Given that investors prefer linear growth and despise volatility, it’s no surprise that the stock trades at a stunted valuation. The nature of the business and the services it offers causes the volatility we see in the top line — the recent mishaps is not an indication of a long-term issue.
The company derives half of its revenues from the United States and reports in U.S. Dollars, but derives most of its expenses from Israel and Romania. A decline in the values of other currencies relative to the Dollar as we have seen over the past few years bodes well in terms of margins, but poorly in terms of revenues for MNDO, given that the international currencies will need to be converted to Dollars.
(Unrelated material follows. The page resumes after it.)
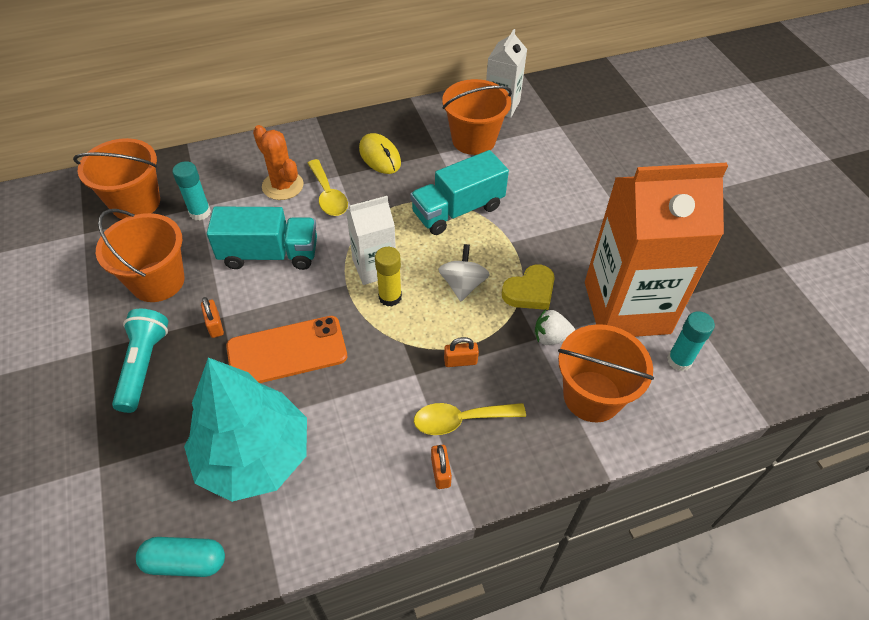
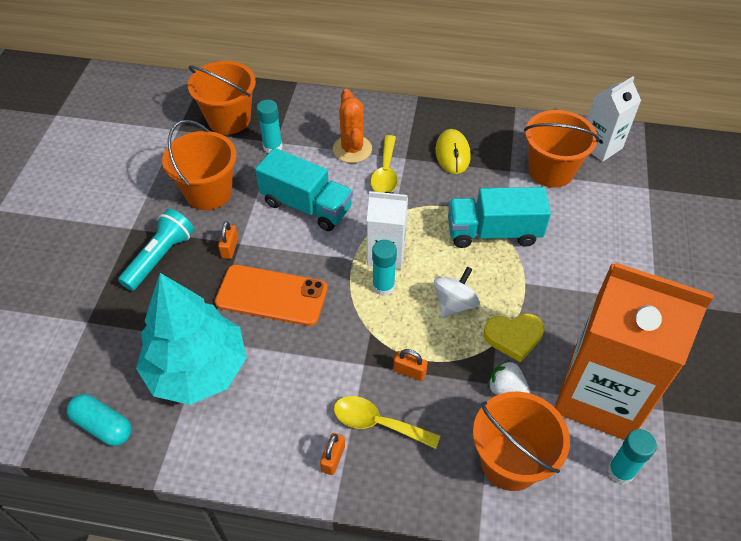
camera: 30 degrees right, 0 degrees up
yellow glue stick [375,247,402,307] -> turquoise glue stick [372,240,397,296]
The revenues/margins will mostly cancel each other out, I don’t see it as a relevant issue.
Dividends & Intelligent Capital Allocation
The pivotal reason for adding this stock to the portfolio is management’s financial acumen. The management team is led by CEO, Monica Iancu. Ms. Iancu owns 17.3% of the shares outstanding and pays out virtually all of the FCF as dividends. Dividend for the year 2016 was paid last month, the yield was 12% (they are paid once a year). The average dividend paid dating back to 2003 – excluding the monster 2009 dividend was $4.40 million, representing an 11% yield on today’s prices.
The chart below is one of the dollar amount of share repurchases of S&P 500 companies. What’s odd is that corporations tend to repurchase stocks when they trade at inflated prices and steer clear when they should actually be buying (08/09 period)
The same holds true for M&A activity, which tends to fall precisely when it should be rising – during a recession when valuations are actually cheap.
I want to mention that MNDO has, over the past 15 years, only repurchased shares in two years – 2008 and 2009. The company repurchased 3,165,902 shares (15% of total) for $2.8 million, or at an average price of $0.88 – The stock trades at $2.05 today.
FY 15’s FCF was $6.2m, but averaging the Free cash flow – which btw, has been positive since 2001 (even in 2007/2008) – over the past 5 years comes $4.7m. The company has consistently cranked out cash at that level over the past 15 years. Current market cap is $39.35 and enterprise value is $25 million. EV/FCF ratio sits at just over 5; 50% upside from today’s prices places the EV/FCF ratio at 9.5 which is still fairly conservative in comparison to the general market level. This will make up 7% of the portfolio.